Центр тяжести моего тела изменился, и вместо того чтобы приземлиться, как обычно, на ноги, я рухнул на пол предплечьем и головой.
Потом мне рассказывали, что, когда голова моя ударилась об пол, раздался такой звук, что все находившиеся в зале мгновенно замолчали. Было такое впечатление, будто голова моя раскололась пополам. Стало тихо-тихо, все затаили дыхание, и только один женский голос слабо вскрикнул:
— Ой…
И я услышал этот голос. И я узнал — чей это был голос.
По всем законам медицины после такого падения я должен был остаться лежать на полу. У меня просто не должно было сохраниться после такого удара головой никаких сил, чтобы подняться с пола.
Но я тем не менее поднялся. Может быть, потому, что в зале сидела она. А может быть, потому, что мне было тогда только двадцать лет.

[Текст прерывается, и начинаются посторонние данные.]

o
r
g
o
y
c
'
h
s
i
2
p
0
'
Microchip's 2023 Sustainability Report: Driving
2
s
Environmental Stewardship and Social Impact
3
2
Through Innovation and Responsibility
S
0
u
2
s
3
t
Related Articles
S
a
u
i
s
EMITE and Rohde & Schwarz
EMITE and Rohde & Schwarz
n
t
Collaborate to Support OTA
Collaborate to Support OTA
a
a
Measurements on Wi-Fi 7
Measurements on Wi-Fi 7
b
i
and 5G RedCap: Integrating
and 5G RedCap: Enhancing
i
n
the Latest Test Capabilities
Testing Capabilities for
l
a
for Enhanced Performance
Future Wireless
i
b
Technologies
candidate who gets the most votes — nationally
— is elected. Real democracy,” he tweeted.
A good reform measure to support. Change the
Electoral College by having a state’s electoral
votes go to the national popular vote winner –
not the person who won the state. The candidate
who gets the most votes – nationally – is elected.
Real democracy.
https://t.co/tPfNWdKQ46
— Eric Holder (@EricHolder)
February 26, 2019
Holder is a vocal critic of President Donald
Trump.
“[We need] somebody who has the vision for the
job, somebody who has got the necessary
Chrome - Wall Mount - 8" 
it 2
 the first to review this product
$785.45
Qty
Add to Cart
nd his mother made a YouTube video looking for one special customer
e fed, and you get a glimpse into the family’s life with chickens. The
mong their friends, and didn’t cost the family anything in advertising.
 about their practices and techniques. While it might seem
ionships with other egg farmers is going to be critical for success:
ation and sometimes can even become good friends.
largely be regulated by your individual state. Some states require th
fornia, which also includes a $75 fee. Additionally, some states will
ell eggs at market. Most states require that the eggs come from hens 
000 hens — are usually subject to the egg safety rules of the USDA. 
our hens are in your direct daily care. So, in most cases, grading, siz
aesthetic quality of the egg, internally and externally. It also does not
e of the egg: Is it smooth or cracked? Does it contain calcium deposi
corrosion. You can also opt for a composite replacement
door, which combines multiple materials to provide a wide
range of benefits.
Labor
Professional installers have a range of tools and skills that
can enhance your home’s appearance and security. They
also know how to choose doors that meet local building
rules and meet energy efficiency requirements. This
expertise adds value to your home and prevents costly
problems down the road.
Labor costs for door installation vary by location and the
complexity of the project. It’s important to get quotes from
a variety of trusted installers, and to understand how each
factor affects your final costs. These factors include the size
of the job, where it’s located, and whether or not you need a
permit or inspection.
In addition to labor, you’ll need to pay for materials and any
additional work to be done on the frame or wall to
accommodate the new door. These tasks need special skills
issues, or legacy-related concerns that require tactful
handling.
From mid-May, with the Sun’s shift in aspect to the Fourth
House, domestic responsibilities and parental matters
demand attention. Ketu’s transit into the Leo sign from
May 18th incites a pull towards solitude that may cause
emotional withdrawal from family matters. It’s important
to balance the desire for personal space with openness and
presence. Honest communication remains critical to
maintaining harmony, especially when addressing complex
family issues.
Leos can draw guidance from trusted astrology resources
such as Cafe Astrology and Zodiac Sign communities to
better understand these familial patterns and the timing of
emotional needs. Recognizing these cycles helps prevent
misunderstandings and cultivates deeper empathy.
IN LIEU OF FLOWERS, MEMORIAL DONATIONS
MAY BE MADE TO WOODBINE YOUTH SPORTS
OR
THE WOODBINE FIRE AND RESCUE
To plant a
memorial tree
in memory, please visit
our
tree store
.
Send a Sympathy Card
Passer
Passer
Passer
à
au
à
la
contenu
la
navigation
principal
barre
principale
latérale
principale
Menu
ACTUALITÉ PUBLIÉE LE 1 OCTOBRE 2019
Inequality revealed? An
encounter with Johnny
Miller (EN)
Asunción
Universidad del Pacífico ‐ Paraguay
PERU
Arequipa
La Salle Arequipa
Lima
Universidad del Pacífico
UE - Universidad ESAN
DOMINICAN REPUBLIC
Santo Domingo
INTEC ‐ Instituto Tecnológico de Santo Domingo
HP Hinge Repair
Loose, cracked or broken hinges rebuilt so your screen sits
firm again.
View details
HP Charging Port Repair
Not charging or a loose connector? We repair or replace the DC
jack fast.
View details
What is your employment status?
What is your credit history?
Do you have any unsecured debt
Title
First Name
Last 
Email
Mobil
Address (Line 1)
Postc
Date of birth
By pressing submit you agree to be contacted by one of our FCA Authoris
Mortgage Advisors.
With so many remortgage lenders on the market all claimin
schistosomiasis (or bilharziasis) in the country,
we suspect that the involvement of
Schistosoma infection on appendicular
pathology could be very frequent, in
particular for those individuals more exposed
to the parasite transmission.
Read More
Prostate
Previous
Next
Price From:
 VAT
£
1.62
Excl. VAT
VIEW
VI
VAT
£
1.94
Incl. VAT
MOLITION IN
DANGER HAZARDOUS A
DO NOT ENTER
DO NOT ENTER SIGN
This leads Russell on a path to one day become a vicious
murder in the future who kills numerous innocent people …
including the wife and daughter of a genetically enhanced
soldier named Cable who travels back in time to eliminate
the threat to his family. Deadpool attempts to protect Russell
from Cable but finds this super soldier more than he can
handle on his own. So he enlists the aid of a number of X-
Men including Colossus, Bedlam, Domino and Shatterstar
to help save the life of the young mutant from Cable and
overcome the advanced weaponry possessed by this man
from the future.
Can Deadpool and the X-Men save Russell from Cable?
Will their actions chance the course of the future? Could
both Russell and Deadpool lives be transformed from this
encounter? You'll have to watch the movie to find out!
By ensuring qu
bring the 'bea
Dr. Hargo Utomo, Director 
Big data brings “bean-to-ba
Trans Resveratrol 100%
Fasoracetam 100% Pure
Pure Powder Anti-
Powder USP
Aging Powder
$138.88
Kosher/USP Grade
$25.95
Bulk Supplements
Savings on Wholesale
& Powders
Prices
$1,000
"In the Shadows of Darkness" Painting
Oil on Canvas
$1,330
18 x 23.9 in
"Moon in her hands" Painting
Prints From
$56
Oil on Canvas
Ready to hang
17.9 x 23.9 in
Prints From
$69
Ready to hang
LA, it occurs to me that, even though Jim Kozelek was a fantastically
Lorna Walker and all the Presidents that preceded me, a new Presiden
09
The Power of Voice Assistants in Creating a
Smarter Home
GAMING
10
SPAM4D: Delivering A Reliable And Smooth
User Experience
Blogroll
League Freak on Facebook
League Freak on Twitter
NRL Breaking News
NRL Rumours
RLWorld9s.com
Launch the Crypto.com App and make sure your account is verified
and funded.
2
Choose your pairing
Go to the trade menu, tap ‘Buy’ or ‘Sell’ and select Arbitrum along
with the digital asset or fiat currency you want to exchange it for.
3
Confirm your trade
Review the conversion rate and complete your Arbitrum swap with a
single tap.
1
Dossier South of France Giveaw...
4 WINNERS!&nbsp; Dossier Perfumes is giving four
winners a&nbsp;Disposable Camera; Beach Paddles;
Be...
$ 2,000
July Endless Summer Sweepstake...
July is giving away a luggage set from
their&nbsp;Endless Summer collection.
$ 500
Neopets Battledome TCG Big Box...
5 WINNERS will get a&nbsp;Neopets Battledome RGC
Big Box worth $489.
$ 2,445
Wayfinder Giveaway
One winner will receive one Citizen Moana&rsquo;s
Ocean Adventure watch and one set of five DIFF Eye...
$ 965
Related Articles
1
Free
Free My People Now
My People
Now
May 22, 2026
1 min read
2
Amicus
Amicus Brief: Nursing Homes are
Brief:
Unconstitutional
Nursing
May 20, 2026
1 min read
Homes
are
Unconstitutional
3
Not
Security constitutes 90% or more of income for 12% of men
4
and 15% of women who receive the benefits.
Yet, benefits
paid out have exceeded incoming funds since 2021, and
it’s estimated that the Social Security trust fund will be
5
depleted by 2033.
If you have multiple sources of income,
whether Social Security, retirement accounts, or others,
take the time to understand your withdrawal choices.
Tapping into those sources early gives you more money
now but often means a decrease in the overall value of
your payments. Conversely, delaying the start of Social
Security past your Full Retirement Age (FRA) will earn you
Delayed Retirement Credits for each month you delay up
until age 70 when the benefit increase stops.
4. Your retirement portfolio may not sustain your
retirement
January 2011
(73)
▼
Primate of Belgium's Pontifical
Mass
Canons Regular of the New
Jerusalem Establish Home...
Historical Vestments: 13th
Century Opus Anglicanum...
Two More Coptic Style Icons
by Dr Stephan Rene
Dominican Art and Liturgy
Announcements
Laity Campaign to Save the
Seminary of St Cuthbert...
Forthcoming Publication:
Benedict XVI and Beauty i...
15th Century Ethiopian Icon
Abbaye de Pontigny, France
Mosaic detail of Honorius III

Я снова вступил в игру, но играть мне было мучительно трудно, левая рука моя почти не действовала, а в голове шумело, и, конечно, если бы не она, я ушел бы с поля. И хотя болельщики с нашего факультета кричали мне что-то о высоких спортивных «материях», руководствуясь которыми я якобы нашел силы в себе продолжать игру, — честное слово, если бы я не чувствовал на себе ее взгляда, я бы не нашел в себе этих сил.
Вскоре окончилась первая половина игры, и мы пошли отдыхать. В перерыве ко мне подошла врач и, осмотрев, меня, очень удивилась тому, что у меня нет сотрясения мозга.
А потом я увидел ее. Она стояла неподалеку от нашей раздевалки и, когда мы выходили на второй тайм, посмотрела на меня очень внимательно, и в ее взгляде я уловил жалость.
А она пожалела меня, и это определило все дальнейшее, хотя какое еще другое чувство могло быть у нее в ту минуту ко мне, кроме обыкновенной женской жалости? Ведь не могла же она отгадать мои мысли на расстоянии, не могла без слов понять того, чего мне тогда так хотелось от нее.
Ведь она собиралась выходить замуж не за меня, а за другого.